School backs down on ban

CLUB V COLLEGE: Promising soccer player Brendan Wyatt is in dispute with Westlake Boys after choosing to play for East Coast Bays.
CLUB V COLLEGE: Promising soccer player Brendan Wyatt is in dispute with Westlake Boys after choosing to play for East Coast Bays.

Accusations of bullying are being levelled at Westlake Boys High School over tough sanctions, including ball bans, for students withdrawing from college teams.

The criticism comes after the college initially banned a final year student from the ball, graduation dinner, and sports awards because he wouldn't play soccer for the college.

Soccer player Brendan Wyatt, 17, withdrew from the college team to play for East Coast Bays' premier side when college and club games clashed.

His dad Scott says Brendan told the college of his decision last year but was only informed of the sanctions last Friday, just weeks before the school ball.

This week college principal David Ferguson said in a media interview that it had lifted the sanctions on Brendan but he defended the college's policy.

Westlake Boys says students like Brendan chosen for the college's sports institute are asked to sign an agreement that states they must play for the college for five years.

But Mr Ferguson said he accepted that Mr Wyatt was unaware of the policy.

Board of trustees chairman James Sclater told the North Shore Times the college didn't want to comment further on the issue.

A Facebook page supporting Brendan had attracted 6400 people by yesterday.

Mr Wyatt says no contract was signed when his son joined the academy when he was in year 10, or fourth form.

He says the situation his son faced was a form of bullying and comes at a time when his son is studying for Cambridge exams.

"It's not physical but it's pressuring.

"It's coercing. It's using your authority as a school to put pressure on a student to change his mind.

"It's a fantastic school. I just think they have made a mistake here."

Mr Wyatt says his son has written to the principal seeking an admission a mistake was made and an apology.

If the college does keep the policy it must make parents and students aware that signing up to the institute could impact their sporting life later, he says.

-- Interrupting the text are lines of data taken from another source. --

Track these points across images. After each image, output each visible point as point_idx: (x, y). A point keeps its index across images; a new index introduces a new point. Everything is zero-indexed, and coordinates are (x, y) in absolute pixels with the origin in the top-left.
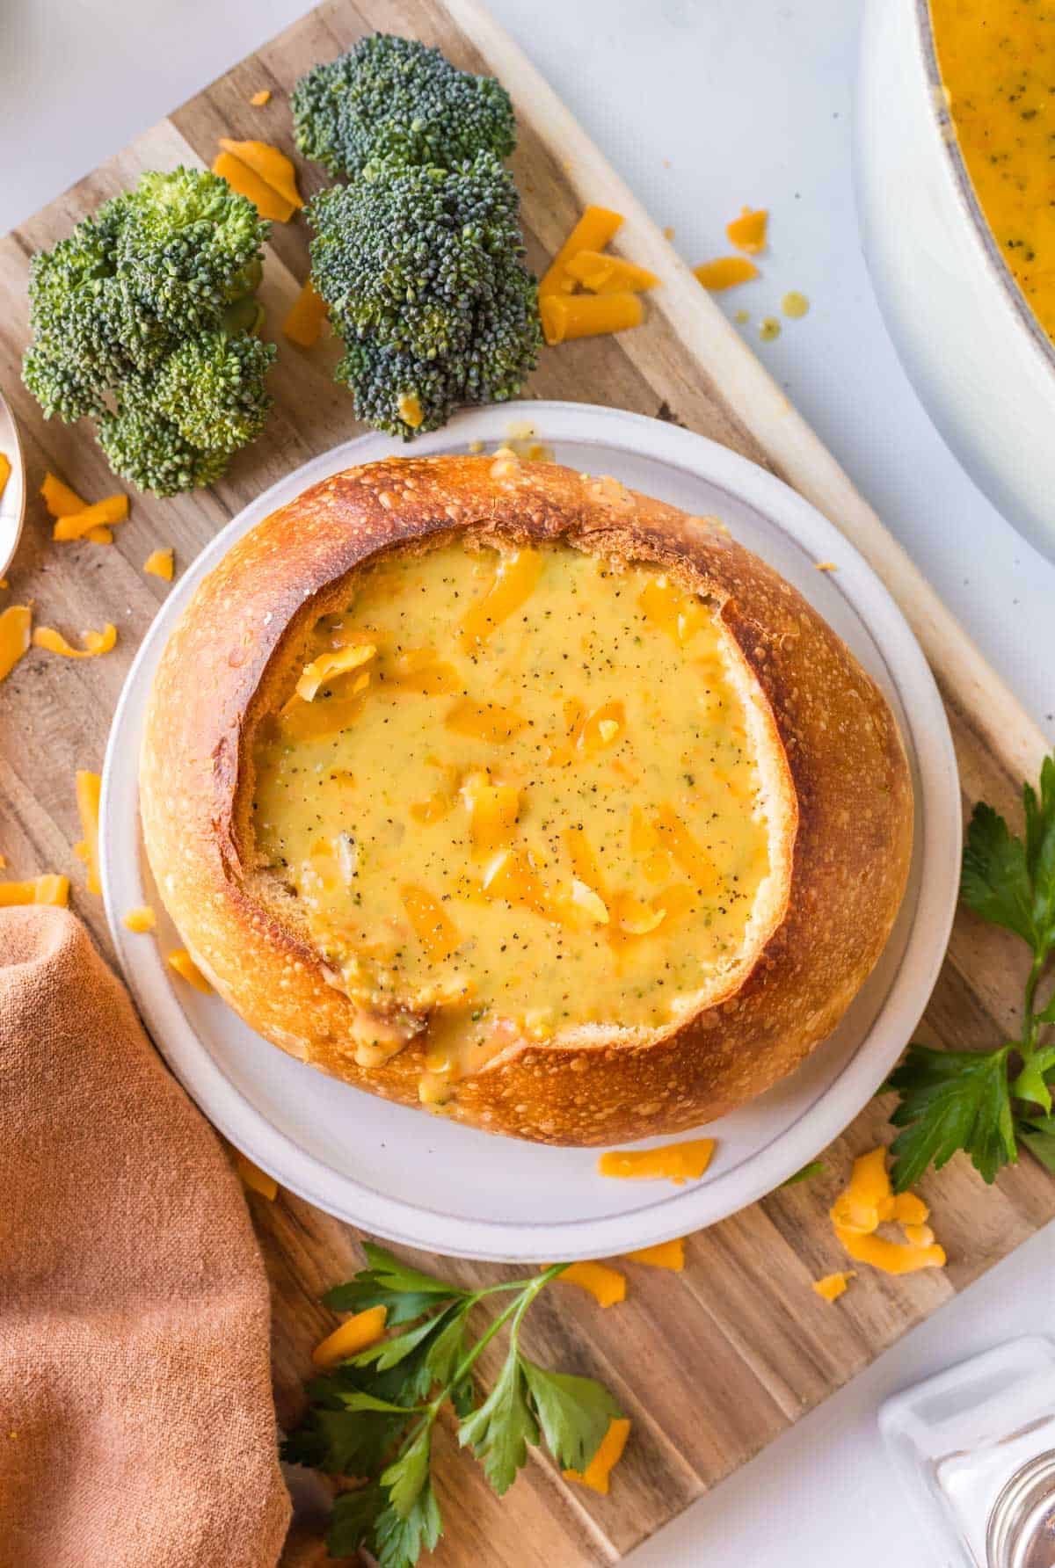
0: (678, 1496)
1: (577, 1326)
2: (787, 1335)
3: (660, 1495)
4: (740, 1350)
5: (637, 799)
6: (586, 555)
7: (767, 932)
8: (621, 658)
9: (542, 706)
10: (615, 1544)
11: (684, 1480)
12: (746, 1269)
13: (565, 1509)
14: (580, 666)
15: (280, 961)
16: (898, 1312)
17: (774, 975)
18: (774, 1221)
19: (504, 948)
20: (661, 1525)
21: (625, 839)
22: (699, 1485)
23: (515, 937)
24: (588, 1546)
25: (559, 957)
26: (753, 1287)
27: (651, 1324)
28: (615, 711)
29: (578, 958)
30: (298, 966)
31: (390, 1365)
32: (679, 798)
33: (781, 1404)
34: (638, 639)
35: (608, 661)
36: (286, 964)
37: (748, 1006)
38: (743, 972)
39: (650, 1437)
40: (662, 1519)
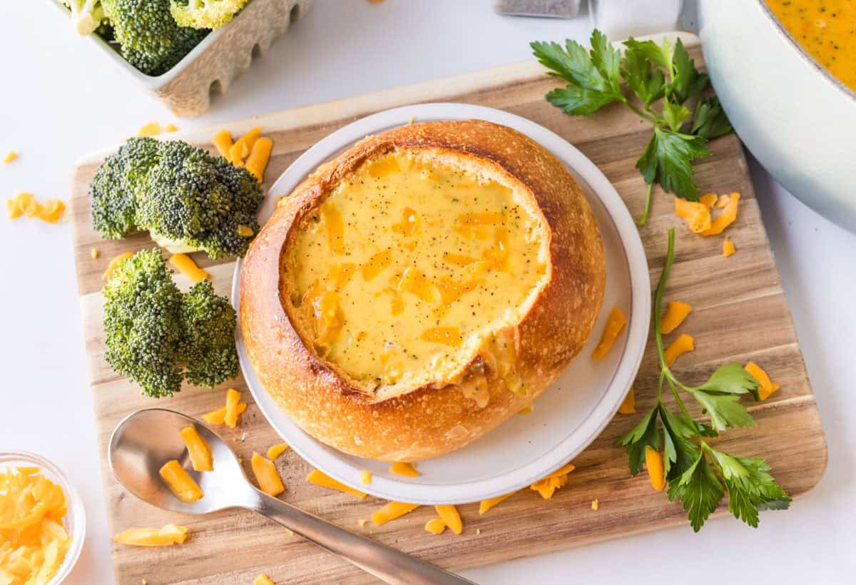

East Coast Bays is offering his son an opportunity to pursue soccer after college. Brendan is among three boys the club hopes to send to England for a trial with a club, he says.

"Every young boy's dream is to be a footballer. As a parent I don't want to squash that dream."

East Coast Bays AFC president Steve Buckley says he's heard of students being pressured to play for the college but not being banned from things like the ball.

"This has been going on for may years. If we continue this tack, it will go on for many more years. The people who ultimately suffer are the players."

Mr Buckley would like colleges and clubs to work together to improve the schools competition and relieve the pressure on clubs.

He believes a compromise can be reached through a willingness for flexibility and changes to games schedules.